--- START ---
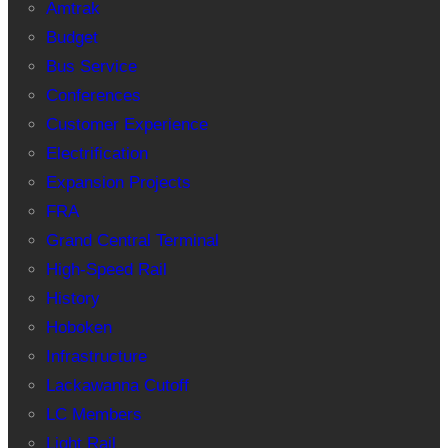
Amtrak
Budget
Bus Service
Conferences
Customer Experience
Electrification
Expansion Projects
FRA
Grand Central Terminal
High-Speed Rail
History
Hoboken
Infrastructure
Lackawanna Cutoff
LC Members
Light Rail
--- END ---
__EXERCISE DESCRIPTION__:
Can you write out the listing above again, changing every "Rail" to "Railroad", leaving everything else as it is, and omitting the pictures?

__TASK OUTPUT__:
Amtrak
Budget
Bus Service
Conferences
Customer Experience
Electrification
Expansion Projects
FRA
Grand Central Terminal
High-Speed Railroad
History
Hoboken
Infrastructure
Lackawanna Cutoff
LC Members
Light Railroad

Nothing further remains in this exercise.